What the task requires | Below are records; report how many of their lines contain the word "input", giving only the number.

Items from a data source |
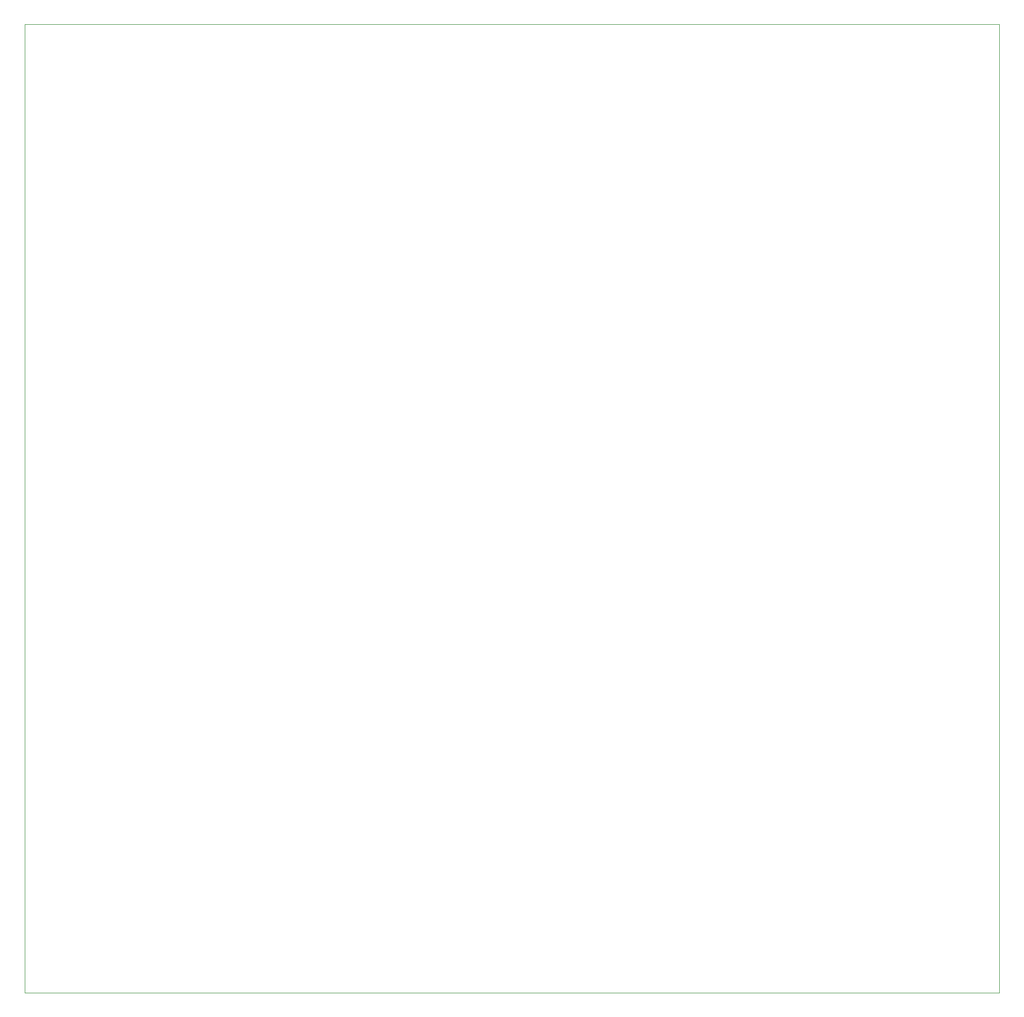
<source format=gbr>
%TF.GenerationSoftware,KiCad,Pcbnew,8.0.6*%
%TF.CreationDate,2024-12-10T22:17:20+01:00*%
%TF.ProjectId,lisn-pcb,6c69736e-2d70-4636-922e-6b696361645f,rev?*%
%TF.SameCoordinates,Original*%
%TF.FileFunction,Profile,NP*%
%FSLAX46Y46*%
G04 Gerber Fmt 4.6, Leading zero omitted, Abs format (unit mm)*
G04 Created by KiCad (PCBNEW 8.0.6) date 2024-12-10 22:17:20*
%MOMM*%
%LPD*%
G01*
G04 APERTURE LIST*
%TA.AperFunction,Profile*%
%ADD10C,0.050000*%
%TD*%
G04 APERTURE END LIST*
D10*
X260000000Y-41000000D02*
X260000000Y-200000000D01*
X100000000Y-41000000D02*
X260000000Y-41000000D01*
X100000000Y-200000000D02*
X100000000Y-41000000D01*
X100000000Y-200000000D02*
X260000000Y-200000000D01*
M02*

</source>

...

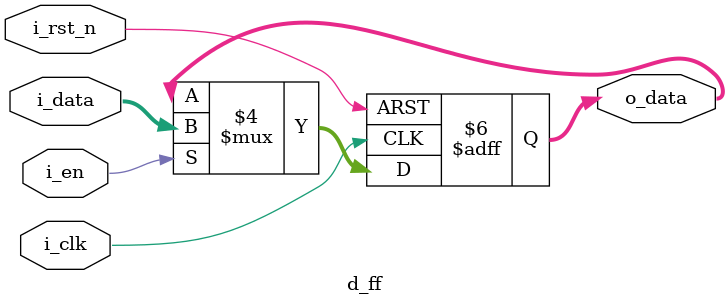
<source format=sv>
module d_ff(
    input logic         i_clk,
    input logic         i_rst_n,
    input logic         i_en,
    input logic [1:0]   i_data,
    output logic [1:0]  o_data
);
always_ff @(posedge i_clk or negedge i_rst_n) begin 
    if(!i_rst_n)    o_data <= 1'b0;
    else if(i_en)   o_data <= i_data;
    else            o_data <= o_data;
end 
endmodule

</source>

Expected answer | 4